▸ **Problem 1**
According to the $15 genome text, the cited paper discusses an academic lab's sequencing costs on which sequencer?
▸ **Problem 2**
Copy the passage of the $15 genome text starting at "The problem of" and ending at "patterned flow cell.".

▸ **Source text**
■ ■ ■ ■ ■ ■ ■
The $15 Genome through reduced reagents

A couple of people have asked me about a new publication claiming a $15 genome. The paper seems to suggest that by reducing reagent costs, the cost of sequencing a genome can be dramatically reduced, by a factor of 10 to 100x.

To support this claim the paper suggests that: “SCT has a much thinner reagent layer and unlike flow chips and has no tubing which decreases reagent usage by orders of magnitude. Since the reagent cost accounts for 80-90% of current NGS platforms this decrease in reagent usage of SCT drops the operating costs from about $1000 to about $15 for WGS.”

To support this statement they cite a paper which discusses an academic labs sequencing costs on a Hiseq 4000 [1].

The problem of course, is that the authors don’t have access to Illumina’s cost of goods. They just go by the cost Illumina sell their kits for. And as such you can’t use this in any way to justify that the reagent costs are 90% of the sequencing cost.

I’ve seen this a number of times from researchers. Who imagine that reducing the quantity of reagents used will have a dramatic effect on the cost of sequencing.

The truth is, Illumina likely sell consumables at 90% profit. So, if Illumina are selling a $1000 genome, we already know a $100 genome is possible.

Moreover, there’s a lot more than just reagents in Illumina’s consumables costs. In addition to the raw costs of the reagents among other costs there’s at least: packaging, logistics, and the cost of a nano patterned flow cell.
■ ■ ■ ■ ■ ■ ■
▸ **Data entries**
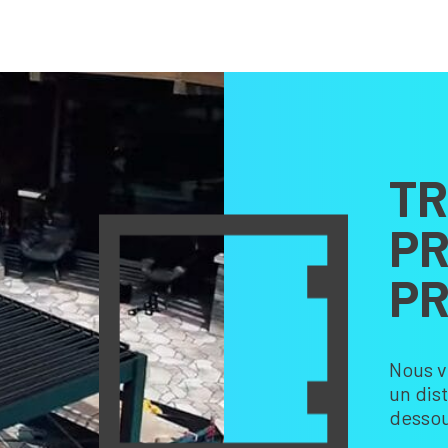
TR
PR
PR
Nous v
un dis
dessou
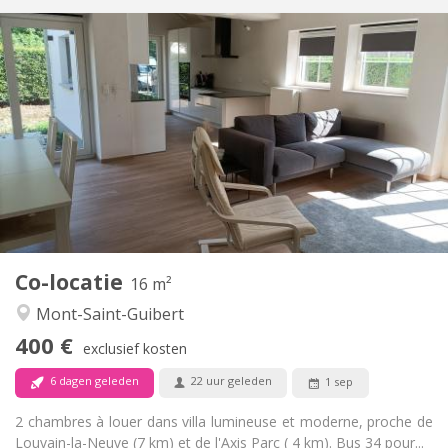
Praktische Informatie
400 €
Huur:
80 €
Kosten:
12 maanden, 10 maanden
Duur:
Nee
Domiciliëring:
Inrichting
Gemeenschappelijk
Badkamer:
Gemeenschappelijk
Keuken:
2
16 m
Oppervlakte:
1
Private kamers:
Co-locatie
Andere
16 m²
Rustig
Sfeer:
Mont-Saint-Guibert
Nee
Toegang voor PBM:
400 €
Rookvrij
Roker:
exclusief kosten
Nee
Huisdieren:
6 dagen geleden
22 uur geleden
1 sep
2 chambres à louer dans villa lumineuse et moderne, proche de
Louvain-la-Neuve (7 km) et de l'Axis Parc ( 4 km). Bus 34 pour...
■ ■ ■ ■ ■ ■ ■
▸ **Exercise response 1**
A Hiseq 4000.

▸ **Exercise response 2**
The problem of course, is that the authors don’t have access to Illumina’s cost of goods. They just go by the cost Illumina sell their kits for. And as such you can’t use this in any way to justify that the reagent costs are 90% of the sequencing cost.

I’ve seen this a number of times from researchers. Who imagine that reducing the quantity of reagents used will have a dramatic effect on the cost of sequencing.

The truth is, Illumina likely sell consumables at 90% profit. So, if Illumina are selling a $1000 genome, we already know a $100 genome is possible.

Moreover, there’s a lot more than just reagents in Illumina’s consumables costs. In addition to the raw costs of the reagents among other costs there’s at least: packaging, logistics, and the cost of a nano patterned flow cell.